### Tareas y ejercicios
1) En el hilo sobre el viaje a Mollendo y Mejía, ¿qué cosas de Mollendo se salvan para quien cuenta el viaje?
2) Continúa el hilo sobre el viaje a Mollendo y Mejía desde su última línea.

### Sección de texto
══════════

# Mi viaje a Mollendo y Mejia 2007!!



## Jose Perez (Aug 10, 2005)

*Convenciendo a una tia, logre que me lleve a conocer Mollendo y Mejia.Tras bajar los 2300 metros de altura por una larga carretera de precipicios y curvas peligrosas y hermosos paisajes, uno llega primero al puerto de Matarani,luego a Mollendo y finalmente al hermoso balneario de Mejia.

Las carreteras de Arequipa son impresionantes,unos precipicios y curvas que le dan miedo al viajero limeNo pero tambien unas hermosas imagenes.Eso si una carretera en muy buen estado,la complicada geografia del departamento de Arequipa es la culpable de esas curvas.*

*La carretera hacia la costa de Arequipa.Mas o menos 1 hora y media de curvas,desierto y hermosos paisajes.Uno tiene que bajar los 2300 metros sobre el nivel del mar hacia la costa.*


































*Ya bajando a la costa,el puerto de Matarani abajo a la izquierda,un puerto bastante feito,nada para fotografiar.*










*
Bienvenidos a Mollendo,el terminal terrestre les da la bienvenida.*










*Honestamente no me gusto mucho Mollendo,salvo el castillo y algunas calles comerciales.Eso si,ya practicamente es una ciudad,mucho comercio,restaurantes y avenidas anchas.Pero en si las playas no son bonitas,muy populosas.Parece que el puerto bravo ya paso de moda.*










































*Continua la carretera hacia Mejia,el panorama se pone mas verde.*










*Bienvenidos al hermoso balneario de Mejia.*


























































*Mejia tiene hermosas y grandes residencias e edificios.El balneario esta muy limpio y bien cuidado.Es una joyita desconocida.*

*El club de Mejia*


























































































*Adios Mejia!!!*


----------



## Exrexnotex (Sep 23, 2005)

Se ve bien chevre Mejia !! Excelentes fotos !


----------



## J Block (Feb 16, 2004)

Bien linda Mejía, deberías mostrarla en el foro internacional.


----------



## mapamundista (Oct 23, 2006)

*Uno de los mejores balnearios peruanos....*

Realmente gratamente impresionado de lo bonita que es Mejía... como bien la han calificado : "una joyita"...

══════════

Datos de análisis del diseño de página
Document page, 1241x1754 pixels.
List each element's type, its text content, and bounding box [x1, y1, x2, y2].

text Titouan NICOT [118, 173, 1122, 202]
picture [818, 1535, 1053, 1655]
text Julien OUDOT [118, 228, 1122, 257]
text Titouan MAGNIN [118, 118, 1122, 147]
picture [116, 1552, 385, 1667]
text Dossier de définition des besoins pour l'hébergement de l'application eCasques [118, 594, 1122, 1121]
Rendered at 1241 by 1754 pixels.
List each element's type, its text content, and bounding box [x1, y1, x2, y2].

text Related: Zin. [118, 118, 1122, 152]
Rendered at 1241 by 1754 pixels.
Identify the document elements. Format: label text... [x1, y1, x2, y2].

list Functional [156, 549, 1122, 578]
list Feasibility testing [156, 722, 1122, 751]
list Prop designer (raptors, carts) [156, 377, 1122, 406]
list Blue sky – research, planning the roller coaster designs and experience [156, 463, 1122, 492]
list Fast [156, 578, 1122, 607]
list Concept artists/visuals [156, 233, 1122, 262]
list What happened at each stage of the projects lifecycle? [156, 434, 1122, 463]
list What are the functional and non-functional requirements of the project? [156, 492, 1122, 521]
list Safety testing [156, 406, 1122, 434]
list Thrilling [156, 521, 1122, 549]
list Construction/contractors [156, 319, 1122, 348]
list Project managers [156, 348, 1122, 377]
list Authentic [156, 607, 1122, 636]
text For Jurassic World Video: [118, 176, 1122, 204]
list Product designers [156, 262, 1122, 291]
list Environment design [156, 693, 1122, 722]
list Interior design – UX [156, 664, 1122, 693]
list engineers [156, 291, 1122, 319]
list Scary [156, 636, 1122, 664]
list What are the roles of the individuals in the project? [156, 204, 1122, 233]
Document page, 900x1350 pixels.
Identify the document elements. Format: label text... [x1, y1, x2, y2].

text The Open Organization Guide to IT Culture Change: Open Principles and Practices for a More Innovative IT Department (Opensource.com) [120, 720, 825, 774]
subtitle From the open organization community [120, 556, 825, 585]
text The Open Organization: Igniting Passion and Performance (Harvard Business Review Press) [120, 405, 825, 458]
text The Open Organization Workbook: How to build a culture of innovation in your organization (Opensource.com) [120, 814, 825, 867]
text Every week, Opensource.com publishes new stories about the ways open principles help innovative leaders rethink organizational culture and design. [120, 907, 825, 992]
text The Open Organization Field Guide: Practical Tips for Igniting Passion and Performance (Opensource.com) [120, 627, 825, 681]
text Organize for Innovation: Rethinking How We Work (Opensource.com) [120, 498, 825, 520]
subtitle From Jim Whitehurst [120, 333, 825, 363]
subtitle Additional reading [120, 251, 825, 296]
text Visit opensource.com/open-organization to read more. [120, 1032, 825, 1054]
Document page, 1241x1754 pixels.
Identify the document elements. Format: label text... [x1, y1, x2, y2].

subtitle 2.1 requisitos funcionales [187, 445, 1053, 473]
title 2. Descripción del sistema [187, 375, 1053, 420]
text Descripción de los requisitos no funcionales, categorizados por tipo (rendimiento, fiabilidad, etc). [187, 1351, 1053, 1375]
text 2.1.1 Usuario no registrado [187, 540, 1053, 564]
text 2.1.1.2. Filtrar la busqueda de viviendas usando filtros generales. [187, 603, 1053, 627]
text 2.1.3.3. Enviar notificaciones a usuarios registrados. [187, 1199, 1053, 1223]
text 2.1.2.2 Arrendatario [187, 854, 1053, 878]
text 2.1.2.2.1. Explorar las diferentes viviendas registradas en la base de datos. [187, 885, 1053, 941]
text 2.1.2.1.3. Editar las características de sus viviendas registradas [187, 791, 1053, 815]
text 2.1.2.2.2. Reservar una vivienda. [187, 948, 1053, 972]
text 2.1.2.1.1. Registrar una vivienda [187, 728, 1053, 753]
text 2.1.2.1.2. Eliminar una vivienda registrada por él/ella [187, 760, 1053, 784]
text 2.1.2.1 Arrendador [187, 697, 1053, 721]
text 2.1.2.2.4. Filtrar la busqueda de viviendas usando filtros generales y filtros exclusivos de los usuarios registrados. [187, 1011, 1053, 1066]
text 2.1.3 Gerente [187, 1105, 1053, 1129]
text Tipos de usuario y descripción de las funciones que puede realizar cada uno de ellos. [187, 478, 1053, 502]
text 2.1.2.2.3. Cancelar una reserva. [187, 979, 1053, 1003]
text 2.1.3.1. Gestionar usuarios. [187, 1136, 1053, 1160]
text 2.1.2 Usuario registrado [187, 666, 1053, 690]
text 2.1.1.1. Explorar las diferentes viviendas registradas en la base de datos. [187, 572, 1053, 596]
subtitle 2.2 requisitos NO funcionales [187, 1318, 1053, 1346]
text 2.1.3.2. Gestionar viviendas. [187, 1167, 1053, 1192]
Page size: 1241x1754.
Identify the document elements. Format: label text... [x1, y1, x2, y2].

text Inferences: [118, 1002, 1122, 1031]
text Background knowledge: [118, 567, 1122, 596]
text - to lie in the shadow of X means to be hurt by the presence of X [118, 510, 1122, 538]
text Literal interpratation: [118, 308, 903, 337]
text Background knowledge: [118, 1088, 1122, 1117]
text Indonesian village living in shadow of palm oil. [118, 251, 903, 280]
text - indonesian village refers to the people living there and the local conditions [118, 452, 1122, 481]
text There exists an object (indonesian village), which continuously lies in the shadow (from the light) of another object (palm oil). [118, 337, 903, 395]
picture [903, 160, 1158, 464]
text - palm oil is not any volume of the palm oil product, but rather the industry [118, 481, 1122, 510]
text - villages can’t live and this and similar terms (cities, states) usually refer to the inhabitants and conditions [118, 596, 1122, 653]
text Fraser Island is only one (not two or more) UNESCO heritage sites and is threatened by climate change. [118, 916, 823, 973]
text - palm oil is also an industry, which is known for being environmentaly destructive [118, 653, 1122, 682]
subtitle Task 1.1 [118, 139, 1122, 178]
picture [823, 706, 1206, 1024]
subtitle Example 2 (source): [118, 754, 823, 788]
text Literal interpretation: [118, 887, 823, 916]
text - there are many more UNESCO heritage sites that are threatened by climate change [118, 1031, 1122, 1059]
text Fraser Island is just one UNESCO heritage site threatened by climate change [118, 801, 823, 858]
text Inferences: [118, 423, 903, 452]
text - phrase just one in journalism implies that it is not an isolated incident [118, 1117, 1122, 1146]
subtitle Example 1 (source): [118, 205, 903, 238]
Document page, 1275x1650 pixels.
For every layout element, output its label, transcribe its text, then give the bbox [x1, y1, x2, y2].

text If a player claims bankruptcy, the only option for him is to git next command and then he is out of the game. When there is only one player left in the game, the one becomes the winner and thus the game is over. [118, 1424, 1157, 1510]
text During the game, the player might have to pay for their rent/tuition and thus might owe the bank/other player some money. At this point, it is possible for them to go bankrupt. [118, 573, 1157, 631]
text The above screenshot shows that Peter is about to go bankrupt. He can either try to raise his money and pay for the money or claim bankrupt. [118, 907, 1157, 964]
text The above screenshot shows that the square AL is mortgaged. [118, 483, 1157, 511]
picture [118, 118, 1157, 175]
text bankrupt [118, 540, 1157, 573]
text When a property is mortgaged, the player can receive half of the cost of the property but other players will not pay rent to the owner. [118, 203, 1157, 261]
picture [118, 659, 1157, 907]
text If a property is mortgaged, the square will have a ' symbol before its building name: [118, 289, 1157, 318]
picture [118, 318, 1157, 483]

══════════

### Respuestas
1) El castillo y algunas calles comerciales.

2)
----------



## rafo18 (Mar 9, 2005)

Muy buen thread Jose, tienes razon Mejia es lo mejor en cuanto a balnearios del sur se refieren y el club Mejia no tiene nada que envididiarle a un club privado de la exclusiva "eisha" (que torreja ese nombre ).

Fuiste a las lagunas ?


----------



## uranio (Dec 30, 2005)

Bonito balneario, parece tranquilo y apacible, buenas fotos...


----------



## EFRACO (Apr 14, 2006)

Buenas las fotos, los paisajes desde Mollendo a Mejia y de alli hacia la hacienda Chucarapi dan mucha paz, es una zona muy tranquila casi no hay gente, no se si ya haya acceso de Mollendo a Ilo por carretera bordeando el mar,es una region para relajarse.


----------



## Vane de Rosas (May 8, 2005)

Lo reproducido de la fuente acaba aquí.